Note: Legancy simulators are raster_tuning.
Comparing overhead of simulators.
Model \ (sec) \ pr(kHz) | 1 | 8 | 64 | 512 |
---|---|---|---|---|
LIF-G + simple | 0.344 | 0.434 | 1.119 | 6.389 |
LIF-G + big-delay | 0.384 | 0.519 | 1.462 | 7.947 |
LIF-G + SSC-Sparse | 0.489 | 0.583 | 1.266 | 6.545 |
LIF-G + SSC-Sparse2 | 0.967 | 1.069 | 1.766 | 7.081 |
LIF-G + SSC | 0.604 | 0.700 | 1.383 | 6.688 |
HH-PT-GH + simple | 1.368 | 1.656 | 3.927 | 21.85 |
HH-PT-GH + big-delay | 1.400 | 1.747 | 4.298 | 23.31 |
HH-PT-GH + SSC-Sparse | 1.524 | 1.813 | 4.169 | 21.95 |
HH-PT-GH + SSC-Sparse2 | 2.049 | 2.340 | 4.627 | 22.50 |
HH-PT-GH + SSC | 1.677 | 1.960 | 4.260 | 22.12 |
Network of different size. Sparsity is 10%.

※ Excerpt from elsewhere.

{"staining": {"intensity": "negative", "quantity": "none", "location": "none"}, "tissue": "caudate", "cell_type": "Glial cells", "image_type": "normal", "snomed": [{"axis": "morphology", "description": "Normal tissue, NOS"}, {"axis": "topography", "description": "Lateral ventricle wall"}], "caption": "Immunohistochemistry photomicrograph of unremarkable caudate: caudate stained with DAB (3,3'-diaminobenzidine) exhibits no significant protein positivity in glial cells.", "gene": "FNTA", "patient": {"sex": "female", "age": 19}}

t = 1.0 s, dt = 1/32 ms, stv = 0.5 ms, pr=2 kHz, all neurons are E type with very weak coupling. Synaptic delay is 1.01*dt for big-delay simulator.
Firing rates are around ~30 Hz.
model \ (sec) \ n | 100 | 300 | 1000 | 3000 | 10000 |
---|---|---|---|---|---|
IF-jump | 0.097 | 0.202 | 0.854 | 4.449 | 37.539 |
LIF-GH + simple | 0.381 | 1.054 | 3.415 | 11.49 | 49.816 |
LIF-GH + big-delay | 0.404 | 1.115 | 3.959 | 14.74 | 89.990 |
LIF-GH + SSC-Sparse | 0.408 | 1.137 | 4.245 | 17.63 | 121.59 |
HH-GH + simple | 1.239 | 3.585 | 12.05 | 37.39 | 135.09 |
HH-GH + big-delay | 1.273 | 3.748 | 13.34 | 47.87 | 257.94 |
HH-GH + SSC-Sparse | 1.291 | 3.865 | 14.51 | 58.70 | 381.56 |
LIF-GH + SSC | 0.460 | 1.564 | 9.272 | 62.20 | 615.65 |
HH-GH + SSC | 1.484 | 5.631 | 34.56 | 234.0 | 2355.7 |
Note: For 10000 neuron case, about 15.5 sec is used for saving and reading the network file (net and data initialization).